Tree trunk removal is difficult when the tree that you have removed is of considerable size, due not only to the size of the tree stump, but also due to the large root system of a mature tree. Several ways exist to remove a tree trunk: manually, naturally, mechanically and chemically. Chemical trunk removal is one of the slowest methods.
How Chemical Removal Works
Potassium nitrate is common in most chemical tree trunk removal products. The potassium nitrate speeds up the decomposition process of the tree trunk. Fertilizers containing high nitrogen content will also speed up the decaying process. These products work to aid in the decay of the stump. As the decay progresses, the stump becomes soft and mulch-like, making removal much easier.
The application method consists of drilling holes throughout the surface of the tree trunk/stump, using a large-size drill bit. Enough holes should be drilled to enable the chemical to work throughout the surface area of the tree stump. The chemical is then prepared according to the manufacturer's directions and applied to the tree stump by filling up the drilled holes with it.
Time Required for Decomposition
The time required for the stump to decompose can take from weeks to months, depending upon the size of the trunk. This process takes time because you are actually chemically aiding in the rotting or decomposition of the tree trunk. The application of chemicals expedites this natural process.
After the Decaying Process
Once the trunk has decayed sufficiently (i.e., it has become mulch-like), it can be removed by breaking it up with an axe or pick axe, and the material discarded. Note: you may have to repeat the entire process several times, reducing the size of the stump gradually, until you have it down to ground level.
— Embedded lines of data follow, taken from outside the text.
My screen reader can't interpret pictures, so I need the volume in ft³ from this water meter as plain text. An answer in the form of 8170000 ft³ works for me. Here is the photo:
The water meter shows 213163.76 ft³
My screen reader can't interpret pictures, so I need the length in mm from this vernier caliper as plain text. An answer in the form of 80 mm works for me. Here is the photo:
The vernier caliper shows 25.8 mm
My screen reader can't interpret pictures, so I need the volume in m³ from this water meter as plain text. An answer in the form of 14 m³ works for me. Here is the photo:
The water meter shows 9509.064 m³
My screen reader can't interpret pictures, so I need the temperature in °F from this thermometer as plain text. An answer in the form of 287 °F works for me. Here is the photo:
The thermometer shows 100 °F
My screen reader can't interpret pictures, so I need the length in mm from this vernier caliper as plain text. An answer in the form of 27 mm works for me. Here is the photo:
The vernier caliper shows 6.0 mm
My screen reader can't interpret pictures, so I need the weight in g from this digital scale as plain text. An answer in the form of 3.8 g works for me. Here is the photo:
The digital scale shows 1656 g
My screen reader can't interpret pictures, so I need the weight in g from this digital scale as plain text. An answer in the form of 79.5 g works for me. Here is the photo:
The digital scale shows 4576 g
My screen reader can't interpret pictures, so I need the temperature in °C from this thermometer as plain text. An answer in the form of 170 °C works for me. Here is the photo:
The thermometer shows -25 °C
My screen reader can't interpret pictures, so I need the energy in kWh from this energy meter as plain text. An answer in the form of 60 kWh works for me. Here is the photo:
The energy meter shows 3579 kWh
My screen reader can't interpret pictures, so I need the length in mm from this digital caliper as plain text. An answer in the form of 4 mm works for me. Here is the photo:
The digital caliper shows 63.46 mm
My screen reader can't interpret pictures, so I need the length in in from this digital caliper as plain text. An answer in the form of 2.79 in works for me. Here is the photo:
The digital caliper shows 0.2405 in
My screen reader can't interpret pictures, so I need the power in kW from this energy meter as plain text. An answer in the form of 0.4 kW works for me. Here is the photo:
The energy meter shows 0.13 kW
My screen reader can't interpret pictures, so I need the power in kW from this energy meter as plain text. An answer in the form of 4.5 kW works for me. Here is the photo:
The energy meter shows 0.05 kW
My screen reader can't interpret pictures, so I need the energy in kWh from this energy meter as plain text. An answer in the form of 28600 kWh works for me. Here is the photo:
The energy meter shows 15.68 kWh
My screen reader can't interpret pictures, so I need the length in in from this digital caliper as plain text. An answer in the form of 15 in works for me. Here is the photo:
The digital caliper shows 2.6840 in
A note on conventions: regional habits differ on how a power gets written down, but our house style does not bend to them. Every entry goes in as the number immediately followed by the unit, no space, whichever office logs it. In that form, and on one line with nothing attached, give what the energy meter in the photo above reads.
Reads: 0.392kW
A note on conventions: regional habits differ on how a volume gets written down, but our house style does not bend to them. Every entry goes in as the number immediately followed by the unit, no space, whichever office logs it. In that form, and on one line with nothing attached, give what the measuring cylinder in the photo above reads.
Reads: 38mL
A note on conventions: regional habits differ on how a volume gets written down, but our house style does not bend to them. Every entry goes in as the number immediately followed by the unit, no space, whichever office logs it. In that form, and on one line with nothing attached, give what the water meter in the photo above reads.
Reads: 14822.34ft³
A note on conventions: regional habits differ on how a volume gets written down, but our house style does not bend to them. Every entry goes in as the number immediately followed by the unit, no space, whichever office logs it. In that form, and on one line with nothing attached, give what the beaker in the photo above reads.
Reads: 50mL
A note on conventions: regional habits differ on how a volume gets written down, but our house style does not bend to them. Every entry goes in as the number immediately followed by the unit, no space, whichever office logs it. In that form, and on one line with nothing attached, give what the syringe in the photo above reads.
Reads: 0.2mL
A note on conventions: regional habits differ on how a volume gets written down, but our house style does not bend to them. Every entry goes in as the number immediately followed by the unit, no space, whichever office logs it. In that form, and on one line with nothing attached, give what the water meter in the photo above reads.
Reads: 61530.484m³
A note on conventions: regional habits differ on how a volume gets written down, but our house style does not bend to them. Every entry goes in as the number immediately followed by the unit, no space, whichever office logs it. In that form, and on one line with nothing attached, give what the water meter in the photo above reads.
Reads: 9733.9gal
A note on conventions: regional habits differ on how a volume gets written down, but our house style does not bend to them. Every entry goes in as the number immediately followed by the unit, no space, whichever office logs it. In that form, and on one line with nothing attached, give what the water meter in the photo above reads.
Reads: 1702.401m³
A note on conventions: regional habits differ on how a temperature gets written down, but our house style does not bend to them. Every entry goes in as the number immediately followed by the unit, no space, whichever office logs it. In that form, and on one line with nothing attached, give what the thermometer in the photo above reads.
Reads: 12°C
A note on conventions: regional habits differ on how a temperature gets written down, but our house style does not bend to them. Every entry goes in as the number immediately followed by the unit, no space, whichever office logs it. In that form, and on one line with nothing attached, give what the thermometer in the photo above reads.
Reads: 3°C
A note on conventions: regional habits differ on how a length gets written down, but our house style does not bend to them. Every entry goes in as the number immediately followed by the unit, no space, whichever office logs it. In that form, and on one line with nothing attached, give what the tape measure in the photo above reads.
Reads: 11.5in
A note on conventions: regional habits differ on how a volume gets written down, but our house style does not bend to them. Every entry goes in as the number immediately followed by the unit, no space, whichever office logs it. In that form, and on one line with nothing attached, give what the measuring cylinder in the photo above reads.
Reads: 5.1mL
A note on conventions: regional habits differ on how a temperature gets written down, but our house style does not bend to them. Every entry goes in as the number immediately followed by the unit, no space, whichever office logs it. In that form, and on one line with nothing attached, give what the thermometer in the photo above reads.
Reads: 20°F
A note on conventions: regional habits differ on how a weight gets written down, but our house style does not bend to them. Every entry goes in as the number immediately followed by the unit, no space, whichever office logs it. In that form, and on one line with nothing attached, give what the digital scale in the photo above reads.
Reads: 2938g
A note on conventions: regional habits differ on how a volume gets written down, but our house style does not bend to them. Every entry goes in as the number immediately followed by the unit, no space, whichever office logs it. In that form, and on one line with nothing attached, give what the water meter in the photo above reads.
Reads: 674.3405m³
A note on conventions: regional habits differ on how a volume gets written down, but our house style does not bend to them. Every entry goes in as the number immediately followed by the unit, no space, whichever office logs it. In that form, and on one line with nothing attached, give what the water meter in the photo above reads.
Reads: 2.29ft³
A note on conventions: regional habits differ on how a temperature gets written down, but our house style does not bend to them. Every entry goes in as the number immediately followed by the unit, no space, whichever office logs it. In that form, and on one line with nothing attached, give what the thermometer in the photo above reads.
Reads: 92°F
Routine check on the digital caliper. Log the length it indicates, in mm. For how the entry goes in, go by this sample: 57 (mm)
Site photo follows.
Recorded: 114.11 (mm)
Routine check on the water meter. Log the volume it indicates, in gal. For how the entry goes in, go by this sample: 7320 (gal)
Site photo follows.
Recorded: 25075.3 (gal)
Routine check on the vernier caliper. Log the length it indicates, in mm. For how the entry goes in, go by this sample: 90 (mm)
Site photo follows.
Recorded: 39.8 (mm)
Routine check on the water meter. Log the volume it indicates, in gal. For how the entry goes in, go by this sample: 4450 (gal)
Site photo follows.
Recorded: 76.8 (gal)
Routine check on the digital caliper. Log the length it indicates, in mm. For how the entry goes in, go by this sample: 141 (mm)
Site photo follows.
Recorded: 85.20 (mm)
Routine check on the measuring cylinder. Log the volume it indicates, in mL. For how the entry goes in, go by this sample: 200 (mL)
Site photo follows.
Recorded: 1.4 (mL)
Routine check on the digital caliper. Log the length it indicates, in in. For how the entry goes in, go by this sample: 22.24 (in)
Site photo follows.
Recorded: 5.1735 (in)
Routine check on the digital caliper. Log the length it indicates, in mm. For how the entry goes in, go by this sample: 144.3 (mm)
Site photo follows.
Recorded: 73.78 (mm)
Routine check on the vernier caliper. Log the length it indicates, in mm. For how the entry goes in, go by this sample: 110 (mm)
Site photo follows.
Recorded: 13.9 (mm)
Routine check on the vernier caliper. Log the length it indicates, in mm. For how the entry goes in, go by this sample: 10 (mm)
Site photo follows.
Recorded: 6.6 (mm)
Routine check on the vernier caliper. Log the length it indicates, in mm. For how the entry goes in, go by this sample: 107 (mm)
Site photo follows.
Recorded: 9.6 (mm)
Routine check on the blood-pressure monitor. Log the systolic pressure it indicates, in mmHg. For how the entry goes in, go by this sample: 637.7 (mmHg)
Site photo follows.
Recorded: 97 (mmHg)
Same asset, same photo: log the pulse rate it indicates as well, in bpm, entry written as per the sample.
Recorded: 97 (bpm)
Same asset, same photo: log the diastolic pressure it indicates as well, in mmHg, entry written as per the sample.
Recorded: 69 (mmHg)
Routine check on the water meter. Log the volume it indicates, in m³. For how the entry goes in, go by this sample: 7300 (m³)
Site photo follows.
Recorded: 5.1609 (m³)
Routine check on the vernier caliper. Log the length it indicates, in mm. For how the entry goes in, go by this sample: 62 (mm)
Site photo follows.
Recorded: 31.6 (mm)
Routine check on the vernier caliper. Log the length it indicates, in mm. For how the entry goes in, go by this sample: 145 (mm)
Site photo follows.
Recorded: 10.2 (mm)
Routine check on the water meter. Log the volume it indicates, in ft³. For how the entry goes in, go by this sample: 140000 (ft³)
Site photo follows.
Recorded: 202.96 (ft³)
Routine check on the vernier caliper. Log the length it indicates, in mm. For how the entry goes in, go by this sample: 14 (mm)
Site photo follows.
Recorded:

If you find that this method is too slow, consider grinding the stump down with a mechanical stump grinder. Stump grinders can be rented from equipment rental stores; professional tree services will also remove the stump for you using a stump grinder. This machine grinds up the stump (6 to 12 inches below the surface). So, if time is a factor, this is the quickest and most thorough method available. Not only does it remove the stump but it also chops up the roots below the surface.